O que fazer: Indique se cada afirmação a seguir está de acordo com o trecho sobre as cartas de João Goulart, respondendo sim ou não e citando literalmente as palavras do trecho que decidem. 1. Os documentos ficaram guardados em duas malas por meio século. 2. Wamba Guimarães nasceu em São Borja. 3. Magalhães Pinto era governador de São Paulo.

Trecho fornecido:

Os documentos inéditos permaneceram guardados em duas malas durante meio século

IDN – João Goulart

Pedir era o verbo mais declinado então. A frase do livro “A Memória e o Guardião”, de Juremir Machado da Silva, sintetiza o conteúdo de 927 correspondências recebidas, despachos e relatórios do ex-presidente João Goulart (1961-1964).

Os documentos inéditos permaneceram guardados em duas malas durante meio século. O livro resgata o conteúdo das cartas recebidas por Jango, deposto pelos militares no golpe que instaurou a ditadura no país (1964-1985).

O assessor de Jango, Wamba Guimarães, era responsável por encaminhar ofícios, relatórios e memorandos. Também gaúcho –de Uruguaiana, enquanto Jango nasceu em São Borja–Guimarães manteve em segredo o material, que foi guardado por sua família.

Cinco décadas mais tarde, o conjunto foi acessado por Silva, professor da PUC-RS (Pontifícia Universidade Católica do Rio Grande do Sul) e autor de mais de 30 livros, entre eles “Jango: a Vida e a Morte no Exílio” (2013, L&PM) e “Raízes do Conservadorismo Brasileiro” (2017, Civilização Brasileira).

“A leitura dos 927 itens com textos acaba por gerar um efeito impressionante: o presidente da República parece cercado por uma matilha de vorazes pedintes”, escreve Silva.

Políticos de siglas como UDN (União Democrática Nacional) e PSD (Partido Social Democrático) figuravam entre os que pediam favores a Jango, especialmente de estados como Minas Gerais e São Paulo.

Para Silva, a presença constante de líderes desses estados revela a importância que tinham na política brasileira desde o pacto “Café com Leite”, durante a República Velha, quando presidentes originários desses estados se revezavam no poder.

Até mesmo o ex-presidente Juscelino Kubitschek, o mineiro JK, estava habituado a escrever para Jango “sempre que achava necessário”, como explica Silva.

O que chama mais a atenção, porém, é a insistência do governador de Minas Gerais, Magalhães Pinto. Ele seria um dos principais articuladores do golpe contra Jango.

Trechos dos dados:

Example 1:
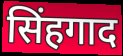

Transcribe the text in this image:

सिंहगाद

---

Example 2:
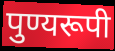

Resultado da tarefa:
1. Sim: “Os documentos inéditos permaneceram guardados em duas malas durante meio século.”
2. Não: “de Uruguaiana, enquanto Jango nasceu em São Borja”
3. Não: “a insistência do governador de Minas Gerais, Magalhães Pinto”